[Opening Supplied records section]

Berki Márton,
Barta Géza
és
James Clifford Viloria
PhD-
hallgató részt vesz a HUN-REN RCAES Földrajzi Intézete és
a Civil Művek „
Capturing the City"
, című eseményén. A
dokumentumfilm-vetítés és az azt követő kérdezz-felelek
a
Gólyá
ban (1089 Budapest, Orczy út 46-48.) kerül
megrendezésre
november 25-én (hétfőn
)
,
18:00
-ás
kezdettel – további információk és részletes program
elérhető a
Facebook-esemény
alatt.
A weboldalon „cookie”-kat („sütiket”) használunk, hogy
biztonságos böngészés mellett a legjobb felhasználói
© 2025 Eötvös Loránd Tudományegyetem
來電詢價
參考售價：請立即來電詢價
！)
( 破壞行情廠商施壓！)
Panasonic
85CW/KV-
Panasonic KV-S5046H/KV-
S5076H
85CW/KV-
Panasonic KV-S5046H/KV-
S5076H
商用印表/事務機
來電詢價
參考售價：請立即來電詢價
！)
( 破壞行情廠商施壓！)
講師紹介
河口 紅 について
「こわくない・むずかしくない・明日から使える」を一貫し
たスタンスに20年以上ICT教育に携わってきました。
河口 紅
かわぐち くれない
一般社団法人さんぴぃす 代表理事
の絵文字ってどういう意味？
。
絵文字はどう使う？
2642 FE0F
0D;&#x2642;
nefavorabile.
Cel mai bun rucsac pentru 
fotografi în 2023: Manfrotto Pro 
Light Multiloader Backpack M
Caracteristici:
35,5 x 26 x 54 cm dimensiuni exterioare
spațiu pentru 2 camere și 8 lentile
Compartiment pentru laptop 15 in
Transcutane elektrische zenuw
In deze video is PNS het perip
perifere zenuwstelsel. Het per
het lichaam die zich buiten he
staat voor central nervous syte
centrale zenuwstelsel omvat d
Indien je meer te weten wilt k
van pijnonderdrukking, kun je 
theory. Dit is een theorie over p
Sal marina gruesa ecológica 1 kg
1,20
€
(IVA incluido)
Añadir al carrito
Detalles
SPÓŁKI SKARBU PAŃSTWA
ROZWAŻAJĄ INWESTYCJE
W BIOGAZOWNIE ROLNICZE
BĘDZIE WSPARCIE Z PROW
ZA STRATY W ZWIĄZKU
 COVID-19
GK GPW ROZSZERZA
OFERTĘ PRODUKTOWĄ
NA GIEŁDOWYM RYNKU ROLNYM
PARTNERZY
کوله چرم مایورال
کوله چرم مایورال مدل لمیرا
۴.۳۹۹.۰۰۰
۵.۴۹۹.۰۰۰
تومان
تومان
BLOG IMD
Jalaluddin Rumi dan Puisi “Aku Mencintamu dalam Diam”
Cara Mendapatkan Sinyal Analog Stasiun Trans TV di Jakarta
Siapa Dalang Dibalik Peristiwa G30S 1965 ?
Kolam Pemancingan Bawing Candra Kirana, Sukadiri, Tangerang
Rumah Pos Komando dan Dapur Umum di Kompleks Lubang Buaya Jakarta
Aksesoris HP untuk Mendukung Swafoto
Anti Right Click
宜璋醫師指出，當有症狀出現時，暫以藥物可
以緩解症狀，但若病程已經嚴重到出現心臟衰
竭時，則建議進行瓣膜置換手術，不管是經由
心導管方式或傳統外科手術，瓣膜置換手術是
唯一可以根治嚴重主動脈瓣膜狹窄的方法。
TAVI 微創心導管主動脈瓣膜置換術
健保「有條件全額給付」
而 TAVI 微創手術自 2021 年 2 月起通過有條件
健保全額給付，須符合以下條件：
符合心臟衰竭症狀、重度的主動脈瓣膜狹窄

[Closing Supplied records section]

• _Your goal_: Copy out every line of text in the items above without changing anything.

• _Task result_:
Berki Márton,
Barta Géza
és
James Clifford Viloria
PhD-
hallgató részt vesz a HUN-REN RCAES Földrajzi Intézete és
a Civil Művek „
Capturing the City"
, című eseményén. A
dokumentumfilm-vetítés és az azt követő kérdezz-felelek
a
Gólyá
ban (1089 Budapest, Orczy út 46-48.) kerül
megrendezésre
november 25-én (hétfőn
)
,
18:00
-ás
kezdettel – további információk és részletes program
elérhető a
Facebook-esemény
alatt.
A weboldalon „cookie”-kat („sütiket”) használunk, hogy
biztonságos böngészés mellett a legjobb felhasználói
© 2025 Eötvös Loránd Tudományegyetem
來電詢價
參考售價：請立即來電詢價
！)
( 破壞行情廠商施壓！)
Panasonic
85CW/KV-
Panasonic KV-S5046H/KV-
S5076H
85CW/KV-
Panasonic KV-S5046H/KV-
S5076H
商用印表/事務機
來電詢價
參考售價：請立即來電詢價
！)
( 破壞行情廠商施壓！)
講師紹介
河口 紅 について
「こわくない・むずかしくない・明日から使える」を一貫し
たスタンスに20年以上ICT教育に携わってきました。
河口 紅
かわぐち くれない
一般社団法人さんぴぃす 代表理事
の絵文字ってどういう意味？
。
絵文字はどう使う？
2642 FE0F
0D;&#x2642;
nefavorabile.
Cel mai bun rucsac pentru 
fotografi în 2023: Manfrotto Pro 
Light Multiloader Backpack M
Caracteristici:
35,5 x 26 x 54 cm dimensiuni exterioare
spațiu pentru 2 camere și 8 lentile
Compartiment pentru laptop 15 in
Transcutane elektrische zenuw
In deze video is PNS het perip
perifere zenuwstelsel. Het per
het lichaam die zich buiten he
staat voor central nervous syte
centrale zenuwstelsel omvat d
Indien je meer te weten wilt k
van pijnonderdrukking, kun je 
theory. Dit is een theorie over p
Sal marina gruesa ecológica 1 kg
1,20
€
(IVA incluido)
Añadir al carrito
Detalles
SPÓŁKI SKARBU PAŃSTWA
ROZWAŻAJĄ INWESTYCJE
W BIOGAZOWNIE ROLNICZE
BĘDZIE WSPARCIE Z PROW
ZA STRATY W ZWIĄZKU
 COVID-19
GK GPW ROZSZERZA
OFERTĘ PRODUKTOWĄ
NA GIEŁDOWYM RYNKU ROLNYM
PARTNERZY
کوله چرم مایورال
کوله چرم مایورال مدل لمیرا
۴.۳۹۹.۰۰۰
۵.۴۹۹.۰۰۰
تومان
تومان
BLOG IMD
Jalaluddin Rumi dan Puisi “Aku Mencintamu dalam Diam”
Cara Mendapatkan Sinyal Analog Stasiun Trans TV di Jakarta
Siapa Dalang Dibalik Peristiwa G30S 1965 ?
Kolam Pemancingan Bawing Candra Kirana, Sukadiri, Tangerang
Rumah Pos Komando dan Dapur Umum di Kompleks Lubang Buaya Jakarta
Aksesoris HP untuk Mendukung Swafoto
Anti Right Click
宜璋醫師指出，當有症狀出現時，暫以藥物可
以緩解症狀，但若病程已經嚴重到出現心臟衰
竭時，則建議進行瓣膜置換手術，不管是經由
心導管方式或傳統外科手術，瓣膜置換手術是
唯一可以根治嚴重主動脈瓣膜狹窄的方法。
TAVI 微創心導管主動脈瓣膜置換術
健保「有條件全額給付」
而 TAVI 微創手術自 2021 年 2 月起通過有條件
健保全額給付，須符合以下條件：
符合心臟衰竭症狀、重度的主動脈瓣膜狹窄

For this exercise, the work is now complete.